With that said, here’s another appeal by campus workers to the Regents to do the right thing. This should not be a hard call for the Regents or a matter of debate. (It has not been in most states that have focused on safety rather than politics.) On one side is the inconvenience to those students who don’t want to wear masks. On the other is the risk of illness or even death to faculty, students, staff and their families if they’re exposed at school to COVID and carry it home.
Open Letter to the Members of the Board of Regents of the University System of Georgia from Paul D. Grant, Ph.D, Co-President, United Campus Workers of Georgia:
I appreciate the fact that you, as members of the governing board of the University System of Georgia, have the very difficult job of making important decisions affecting tens of thousands of students, staff, and faculty. These decisions also impact Georgia’s economic viability. Our colleges and universities are thriving institutions and are a major reason companies, not-for-profits, and other organizations “keep Georgia on their mind” and continue to locate here from all over the globe.
Georgia and the capitol city, Atlanta, are special places. Leaders have frequently succeeded in promoting the state’s success ahead of other considerations. This did not occur in most of the other states in the region. In challenging times, Georgia leaders have been able to make wise decisions that have made the state’s capitol a world class city. As Georgia leaders during this crucial time in our state’s history, your continued successful governance of our colleges and universities is essential to the future success of Georgia.

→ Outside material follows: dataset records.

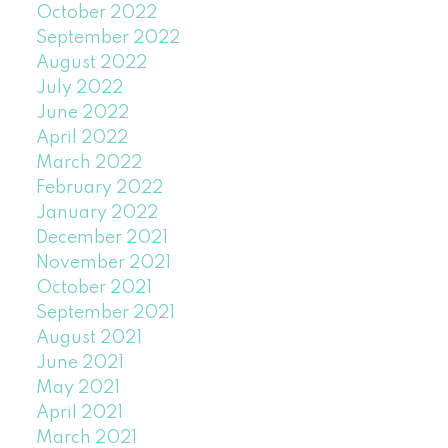
October 2022
September 2022
August 2022
July 2022
June 2022
April 2022
March 2022
February 2022
January 2022
December 2021
November 2021
October 2021
September 2021
August 2021
June 2021
May 2021
April 2021
March 2021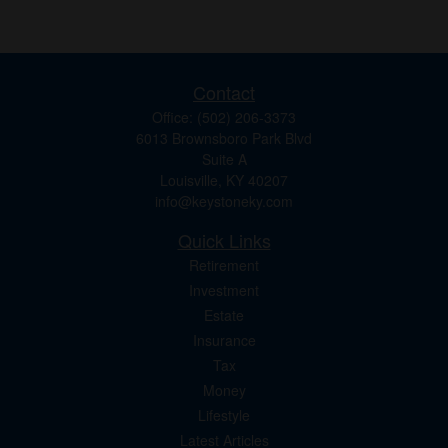
Contact
Office:
(502) 206-3373
6013 Brownsboro Park Blvd
Suite A
Louisville,
KY
40207
info@keystoneky.com
Quick Links
Retirement
Investment
Estate
Insurance
Tax
Money
Lifestyle
Latest Articles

However, the Board of Regent’s current policy of refusing to make masks and vaccinations mandatory is contrary to previous wise decisions that have increased our state’s viability. A policy putting the health and lives of students, staff, faculty, and their family, friends, and neighbors in jeopardy is troubling, and in a broader sense, it threatens the success of all USG institutions as well as the continued economic success of Georgia.
Though many are disappointed with your decision, people remain hopeful. When the pandemic began, you were wise to follow the science. In March of 2020 you suspended in person instruction in the interest of promoting public health and safety. You made a similar pro-health policy just before the start of the fall 2020 semester when reversed your policy on masks and thus required face covering on all 26 USG campuses. Now, given the rapidly rising number of cases in the state due to the delta variant, with numerous unmasked and unvaccinated individuals on campuses, students, staff, and faculty may actually be more vulnerable to COVID this fall.
Therefore, I fervently believe that the University System of Georgia’s requirement that the students, staff, and faculty function in environments where masks, vaccinations, and COVID testing are not required is neither prudent nor safe. I fear all who are complicit in carrying out a policy likely to cause additional illness and death will be held accountable. That puts those who personally oppose the policy in the painful position of having to say, “We are/were only following orders.”
Based on your thoughtful past actions noted above regarding COVID policies, I will remain hopeful you will again reexamine the facts and reflect on current circumstances, and craft policies providing greater protection from COVID for the students, staff, and faculty of the University System of Georgia.